There’s always a bigger picture

Earth from spaceIt’s a given in writing circles that there are only a small number of basic plots; the miracle of human storytelling is how many unique tales have been wrought from that basic ore.

Storytelling has become a lens in better understanding the organizations that we belong to and interact with. I think we’ve construed story too narrowly in organizations. Oddly enough, we’ve done so by ignoring the social dimensions of story.

Our first images of story conjure Homer declaiming to the audience gathered by the fire. But we quickly enlisted others to bring stories to fuller life and drama arrived. Through the usual concatenation of circumstance, fortuitous moments, and basic temperament I found my way into that world. A degree of shyness and curiosity about how things—as opposed to people—worked led to a shadow career behind the scenes.

I was fortunate that my early history involved producing original works within a tradition rich environment. What that meant was that you started without a script or even a title but opening night was fixed. Some of those involved had been through the experience the year before and the year before that. Others of us had no clue. All of us knew that the institution had been pulling off the equivalent trick since 1891. There are things you can accomplish before the script is finished. On the other hand, it’s hard to build a set before you’ve designed it and you can’t design it without an inkling of what the show will be about.

From the outside, this looks like chaos. Parts of it are. Traditions and history assure you that the curtain will go up on opening night. Tradition also assures that you will lose sleep along the way. I couldn’t see it at the time but I was learning how innovation and organization worked. More specifically, I was learning about innovation as collaborative story-making and about the interplay linking technology constraints and opportunities with artistic or strategic vision.

Viewed from the audience, performance is about actors, their lines, and their interactions. Sets, lights, and costumes may be visible, may attract some fleeting attention, yet fade into the background. The massive efforts going on behind the scenes to create the context within which the performance plays out only become apparent when something malfunctions.

This creative fulcrum, where content and context are brought together, is the most interesting place to stand. Those who can learn to look in both directions—to play with both content and context—have more degrees of innovation freedom than those who limit their gaze. Learning to look both ways, however, is a very hard thing to do.

What makes it hard is that the tribes who come together to create a shared creative outcome come from very different traditions and mindsets. Pursuing excellence within any one aspect of production means settling for mediocrity in others. Working across tribes demands an ability to speak multiple languages with competence at the expense of eloquence in a single tongue.

The particular conversational bridge that draws my attention today is the contribution that changing technology can offer. Technology is a powerful creative lever . It makes things possible that weren’t before. In a stage production, for example, an automated lighting system can slowly change the look of the set over the course of many minutes, simulating the transition from dawn to full daylight. That is an artistic effect that wasn’t possible when the change depended on human operators.

But that creative effect might never be contemplated unless the artists staging and directing the performance learn about and understand what the technology has made possible. And that requires an effective conversation between artist and technologist.

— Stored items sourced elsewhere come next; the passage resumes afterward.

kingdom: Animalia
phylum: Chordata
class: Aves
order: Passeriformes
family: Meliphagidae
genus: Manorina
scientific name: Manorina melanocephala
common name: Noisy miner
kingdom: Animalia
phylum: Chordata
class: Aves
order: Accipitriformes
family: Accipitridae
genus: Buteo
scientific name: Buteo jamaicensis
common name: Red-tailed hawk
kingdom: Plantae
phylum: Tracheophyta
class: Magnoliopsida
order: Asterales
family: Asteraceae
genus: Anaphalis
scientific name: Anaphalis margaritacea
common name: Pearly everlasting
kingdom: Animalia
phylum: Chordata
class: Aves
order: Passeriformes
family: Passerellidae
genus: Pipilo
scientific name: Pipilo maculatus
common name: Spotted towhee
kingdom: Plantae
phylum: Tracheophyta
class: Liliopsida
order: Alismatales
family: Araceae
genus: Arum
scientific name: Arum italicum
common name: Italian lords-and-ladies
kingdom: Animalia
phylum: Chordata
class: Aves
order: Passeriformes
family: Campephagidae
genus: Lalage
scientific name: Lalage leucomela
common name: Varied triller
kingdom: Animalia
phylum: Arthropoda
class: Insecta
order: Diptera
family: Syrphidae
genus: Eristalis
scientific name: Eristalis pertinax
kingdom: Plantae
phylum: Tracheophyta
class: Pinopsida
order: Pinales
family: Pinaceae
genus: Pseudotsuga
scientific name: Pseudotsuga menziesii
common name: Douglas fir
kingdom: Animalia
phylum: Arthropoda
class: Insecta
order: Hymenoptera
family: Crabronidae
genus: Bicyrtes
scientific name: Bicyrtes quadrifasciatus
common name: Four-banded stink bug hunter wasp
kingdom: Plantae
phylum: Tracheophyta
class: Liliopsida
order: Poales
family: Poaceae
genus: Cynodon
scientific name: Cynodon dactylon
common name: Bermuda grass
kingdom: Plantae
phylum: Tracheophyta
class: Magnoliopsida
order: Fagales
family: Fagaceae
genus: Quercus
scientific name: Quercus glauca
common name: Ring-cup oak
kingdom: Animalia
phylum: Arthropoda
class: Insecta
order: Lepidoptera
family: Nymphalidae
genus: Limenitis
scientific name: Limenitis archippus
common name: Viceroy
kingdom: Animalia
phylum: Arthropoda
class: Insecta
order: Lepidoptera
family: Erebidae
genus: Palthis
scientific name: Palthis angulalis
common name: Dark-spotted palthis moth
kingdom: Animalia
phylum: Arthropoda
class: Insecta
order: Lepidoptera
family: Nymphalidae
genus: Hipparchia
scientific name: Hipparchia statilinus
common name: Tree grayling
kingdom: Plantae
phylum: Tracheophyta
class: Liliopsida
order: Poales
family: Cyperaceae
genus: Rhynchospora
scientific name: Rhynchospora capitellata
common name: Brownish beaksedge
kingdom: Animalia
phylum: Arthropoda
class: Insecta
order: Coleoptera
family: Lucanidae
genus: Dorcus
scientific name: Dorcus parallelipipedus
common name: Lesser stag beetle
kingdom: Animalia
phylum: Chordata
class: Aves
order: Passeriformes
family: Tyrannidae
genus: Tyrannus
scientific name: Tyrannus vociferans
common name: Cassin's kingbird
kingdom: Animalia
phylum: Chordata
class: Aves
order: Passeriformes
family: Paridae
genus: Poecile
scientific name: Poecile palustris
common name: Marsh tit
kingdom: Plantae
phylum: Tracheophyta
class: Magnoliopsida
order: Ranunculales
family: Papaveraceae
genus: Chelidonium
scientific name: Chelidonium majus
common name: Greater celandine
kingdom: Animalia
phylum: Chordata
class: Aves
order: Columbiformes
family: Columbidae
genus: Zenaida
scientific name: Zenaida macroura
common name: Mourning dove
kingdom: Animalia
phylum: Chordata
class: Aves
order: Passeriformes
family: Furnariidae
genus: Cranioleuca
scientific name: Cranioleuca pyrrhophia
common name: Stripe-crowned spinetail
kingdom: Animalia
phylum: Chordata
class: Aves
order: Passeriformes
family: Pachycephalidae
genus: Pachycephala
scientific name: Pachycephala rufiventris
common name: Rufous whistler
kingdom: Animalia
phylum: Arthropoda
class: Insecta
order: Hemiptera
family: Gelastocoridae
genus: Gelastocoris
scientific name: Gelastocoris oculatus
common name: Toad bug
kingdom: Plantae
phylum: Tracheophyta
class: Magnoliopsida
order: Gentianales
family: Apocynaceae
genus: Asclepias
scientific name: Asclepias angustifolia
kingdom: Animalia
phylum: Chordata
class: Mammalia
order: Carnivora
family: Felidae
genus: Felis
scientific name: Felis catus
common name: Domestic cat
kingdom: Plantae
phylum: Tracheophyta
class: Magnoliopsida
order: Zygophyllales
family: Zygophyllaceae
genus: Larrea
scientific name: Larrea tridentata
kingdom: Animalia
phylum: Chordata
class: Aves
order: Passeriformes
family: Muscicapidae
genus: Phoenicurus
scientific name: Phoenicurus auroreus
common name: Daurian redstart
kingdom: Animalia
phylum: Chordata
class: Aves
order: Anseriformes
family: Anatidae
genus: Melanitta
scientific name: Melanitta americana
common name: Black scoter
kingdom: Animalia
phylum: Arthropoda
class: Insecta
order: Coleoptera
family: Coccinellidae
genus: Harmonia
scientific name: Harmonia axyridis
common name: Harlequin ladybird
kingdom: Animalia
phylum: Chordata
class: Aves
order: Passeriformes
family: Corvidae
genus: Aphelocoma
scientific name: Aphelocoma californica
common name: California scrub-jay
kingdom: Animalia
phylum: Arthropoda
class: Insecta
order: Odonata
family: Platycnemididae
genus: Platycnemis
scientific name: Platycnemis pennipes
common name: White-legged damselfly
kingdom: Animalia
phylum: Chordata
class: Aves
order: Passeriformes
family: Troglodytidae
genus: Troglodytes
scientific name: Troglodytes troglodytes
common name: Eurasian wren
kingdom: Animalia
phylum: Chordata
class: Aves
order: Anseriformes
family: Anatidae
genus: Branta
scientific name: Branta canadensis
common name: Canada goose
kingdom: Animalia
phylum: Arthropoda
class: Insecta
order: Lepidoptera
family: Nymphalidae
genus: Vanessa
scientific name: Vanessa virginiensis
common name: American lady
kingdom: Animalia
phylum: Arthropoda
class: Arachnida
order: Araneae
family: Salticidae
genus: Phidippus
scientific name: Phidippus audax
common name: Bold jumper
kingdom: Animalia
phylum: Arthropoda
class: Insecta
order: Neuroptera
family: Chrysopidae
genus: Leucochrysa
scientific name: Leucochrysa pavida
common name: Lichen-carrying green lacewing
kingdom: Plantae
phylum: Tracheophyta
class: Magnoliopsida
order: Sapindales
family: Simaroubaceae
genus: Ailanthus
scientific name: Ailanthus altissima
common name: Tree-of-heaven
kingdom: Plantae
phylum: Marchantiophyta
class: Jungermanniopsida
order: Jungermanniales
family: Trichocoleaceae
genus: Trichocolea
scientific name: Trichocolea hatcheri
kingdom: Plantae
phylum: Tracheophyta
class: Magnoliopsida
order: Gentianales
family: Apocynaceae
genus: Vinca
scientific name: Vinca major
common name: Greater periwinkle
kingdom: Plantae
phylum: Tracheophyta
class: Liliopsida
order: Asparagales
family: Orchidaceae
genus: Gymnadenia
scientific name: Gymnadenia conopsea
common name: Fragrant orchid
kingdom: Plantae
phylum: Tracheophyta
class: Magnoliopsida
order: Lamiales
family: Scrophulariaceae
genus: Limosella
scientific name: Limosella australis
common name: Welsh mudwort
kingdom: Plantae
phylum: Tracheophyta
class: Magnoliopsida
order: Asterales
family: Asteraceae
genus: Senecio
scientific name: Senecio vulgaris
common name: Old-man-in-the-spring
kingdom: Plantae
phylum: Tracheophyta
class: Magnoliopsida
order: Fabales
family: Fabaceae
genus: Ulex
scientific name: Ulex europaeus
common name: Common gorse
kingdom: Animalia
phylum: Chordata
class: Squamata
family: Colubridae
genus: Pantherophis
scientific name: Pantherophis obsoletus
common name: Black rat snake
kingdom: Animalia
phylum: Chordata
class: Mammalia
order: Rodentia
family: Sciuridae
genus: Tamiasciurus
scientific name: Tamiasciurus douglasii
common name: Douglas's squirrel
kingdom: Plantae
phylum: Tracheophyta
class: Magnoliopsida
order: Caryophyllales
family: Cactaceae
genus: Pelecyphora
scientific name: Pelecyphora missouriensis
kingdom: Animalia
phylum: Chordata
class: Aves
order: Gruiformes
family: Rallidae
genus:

It requires translators but also requires something more difficult. This level of creative collaboration demands a shared respect for all who contribute. Healthy, tradition rich institutions are better prepared to cope with new innovation opportunities than weaker organizations. Resistance to change is a marker of organizational weakness; infatuation with new technology for new technology’s sake is a marker of low trust in institutional tradition.

Managing the conversation across the performance and technology tribes depends on helping the participants see the larger picture that all are seeking to bring into existence.